EXCERPTED RECORDS:
-=-=-

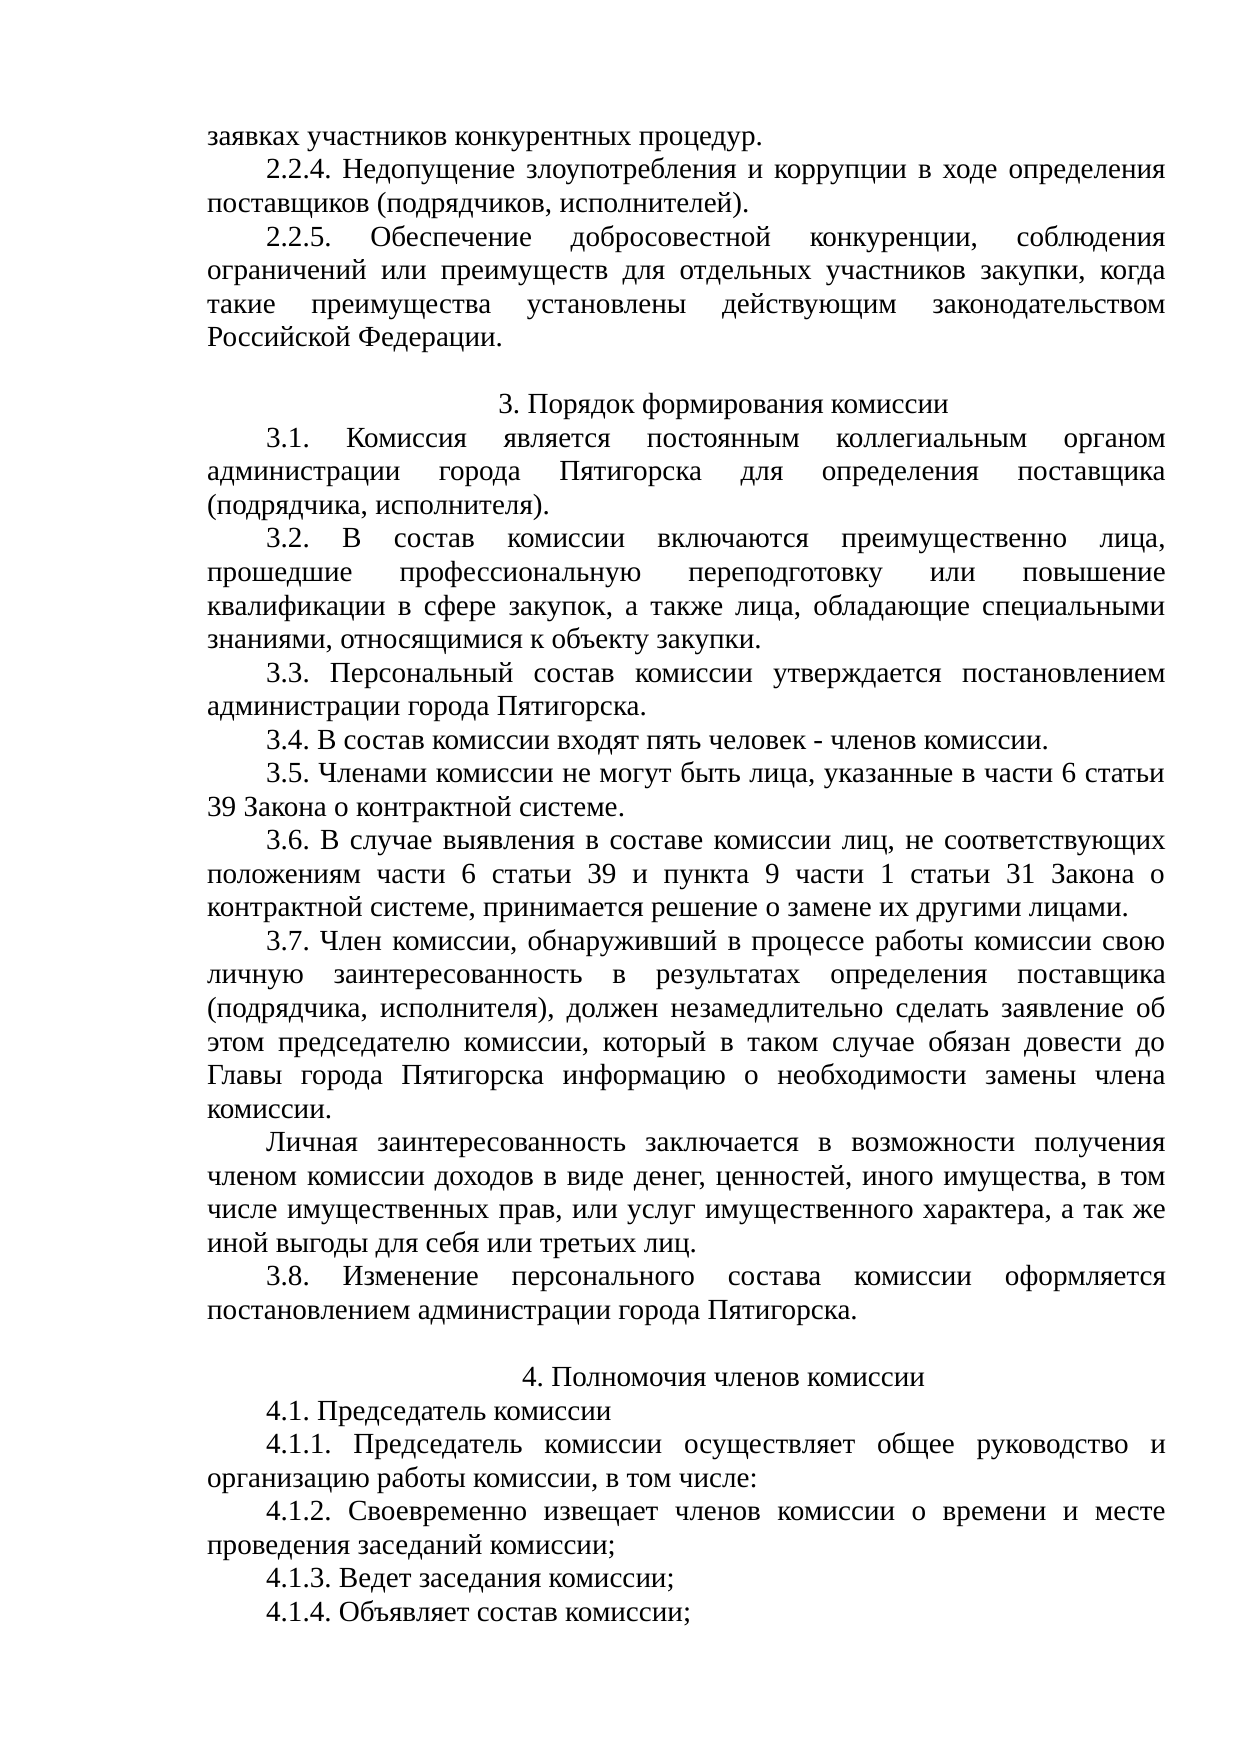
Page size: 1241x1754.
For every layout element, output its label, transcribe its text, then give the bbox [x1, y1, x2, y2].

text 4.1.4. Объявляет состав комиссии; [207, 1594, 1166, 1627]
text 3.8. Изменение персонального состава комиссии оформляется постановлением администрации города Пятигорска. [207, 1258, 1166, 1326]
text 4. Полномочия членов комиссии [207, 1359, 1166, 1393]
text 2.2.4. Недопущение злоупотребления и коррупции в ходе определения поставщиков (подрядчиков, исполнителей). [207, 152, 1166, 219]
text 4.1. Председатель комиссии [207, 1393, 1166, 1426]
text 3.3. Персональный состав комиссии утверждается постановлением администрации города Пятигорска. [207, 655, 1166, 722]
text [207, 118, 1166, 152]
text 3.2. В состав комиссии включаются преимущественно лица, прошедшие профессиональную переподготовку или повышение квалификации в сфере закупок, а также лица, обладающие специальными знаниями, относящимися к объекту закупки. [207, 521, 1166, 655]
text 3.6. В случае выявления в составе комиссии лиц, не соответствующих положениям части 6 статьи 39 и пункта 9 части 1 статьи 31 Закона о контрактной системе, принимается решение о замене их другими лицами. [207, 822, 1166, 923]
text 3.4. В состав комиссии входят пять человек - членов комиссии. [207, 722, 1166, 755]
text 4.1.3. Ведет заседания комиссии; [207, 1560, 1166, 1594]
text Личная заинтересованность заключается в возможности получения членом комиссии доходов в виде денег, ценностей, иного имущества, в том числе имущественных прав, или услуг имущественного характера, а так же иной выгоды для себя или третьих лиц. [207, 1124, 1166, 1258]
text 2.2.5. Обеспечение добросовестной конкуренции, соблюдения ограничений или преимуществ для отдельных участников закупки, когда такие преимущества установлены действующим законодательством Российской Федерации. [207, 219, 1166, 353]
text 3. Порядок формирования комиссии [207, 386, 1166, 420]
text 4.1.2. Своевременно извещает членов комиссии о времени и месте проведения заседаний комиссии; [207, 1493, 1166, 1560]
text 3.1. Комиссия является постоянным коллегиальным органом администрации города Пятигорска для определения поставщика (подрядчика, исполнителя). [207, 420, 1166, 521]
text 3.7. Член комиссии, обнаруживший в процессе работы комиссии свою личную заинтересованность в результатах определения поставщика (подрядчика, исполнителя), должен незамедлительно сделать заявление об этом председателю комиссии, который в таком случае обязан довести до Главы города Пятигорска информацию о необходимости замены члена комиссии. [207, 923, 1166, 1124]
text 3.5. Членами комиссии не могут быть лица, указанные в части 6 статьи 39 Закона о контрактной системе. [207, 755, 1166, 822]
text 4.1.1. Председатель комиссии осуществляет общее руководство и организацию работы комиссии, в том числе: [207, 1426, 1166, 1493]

-=-=-

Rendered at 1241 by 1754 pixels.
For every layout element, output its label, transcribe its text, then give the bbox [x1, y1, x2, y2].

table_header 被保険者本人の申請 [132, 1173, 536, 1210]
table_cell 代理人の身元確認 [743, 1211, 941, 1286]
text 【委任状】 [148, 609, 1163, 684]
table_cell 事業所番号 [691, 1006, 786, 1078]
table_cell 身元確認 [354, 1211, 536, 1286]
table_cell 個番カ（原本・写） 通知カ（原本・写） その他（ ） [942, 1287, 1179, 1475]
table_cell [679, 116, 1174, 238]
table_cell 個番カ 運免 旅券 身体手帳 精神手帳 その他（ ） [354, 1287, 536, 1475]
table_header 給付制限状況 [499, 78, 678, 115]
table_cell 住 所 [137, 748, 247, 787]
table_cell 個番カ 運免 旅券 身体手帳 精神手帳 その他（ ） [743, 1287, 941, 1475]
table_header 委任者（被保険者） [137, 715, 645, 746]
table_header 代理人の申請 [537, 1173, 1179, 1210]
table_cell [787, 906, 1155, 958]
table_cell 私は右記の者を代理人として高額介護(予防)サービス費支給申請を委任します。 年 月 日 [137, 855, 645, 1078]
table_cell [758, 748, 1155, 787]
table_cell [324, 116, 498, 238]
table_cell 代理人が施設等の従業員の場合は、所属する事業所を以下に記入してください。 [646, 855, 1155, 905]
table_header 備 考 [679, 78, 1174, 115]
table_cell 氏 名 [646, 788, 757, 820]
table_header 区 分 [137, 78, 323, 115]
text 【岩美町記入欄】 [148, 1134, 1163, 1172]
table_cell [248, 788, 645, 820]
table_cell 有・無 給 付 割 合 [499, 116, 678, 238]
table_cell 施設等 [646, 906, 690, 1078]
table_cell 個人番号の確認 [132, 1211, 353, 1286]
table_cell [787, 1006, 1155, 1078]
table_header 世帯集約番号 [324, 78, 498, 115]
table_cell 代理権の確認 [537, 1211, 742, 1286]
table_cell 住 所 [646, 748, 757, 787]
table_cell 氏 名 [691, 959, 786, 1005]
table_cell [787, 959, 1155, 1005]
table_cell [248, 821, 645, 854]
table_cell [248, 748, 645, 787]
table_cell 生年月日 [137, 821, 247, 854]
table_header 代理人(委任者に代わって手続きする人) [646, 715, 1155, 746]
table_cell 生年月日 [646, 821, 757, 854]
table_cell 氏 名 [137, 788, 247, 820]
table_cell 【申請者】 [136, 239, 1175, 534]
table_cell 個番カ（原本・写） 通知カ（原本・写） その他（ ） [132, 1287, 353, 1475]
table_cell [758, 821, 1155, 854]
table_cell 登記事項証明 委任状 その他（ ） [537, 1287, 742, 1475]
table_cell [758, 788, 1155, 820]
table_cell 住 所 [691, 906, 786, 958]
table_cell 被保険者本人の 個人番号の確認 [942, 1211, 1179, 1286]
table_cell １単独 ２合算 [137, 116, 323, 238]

-=-=-

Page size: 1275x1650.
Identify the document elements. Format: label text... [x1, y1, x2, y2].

-=-=-

PROBLEM REQUIREMENTS: Within the data above, the lines from the one with "Page size: 1275x1650." to the one with "Identify the document" must be repeated exactly; no other line belongs in the answer.

EXPECTED ANSWER:
Page size: 1275x1650.
Identify the document elements. Format: label text... [x1, y1, x2, y2].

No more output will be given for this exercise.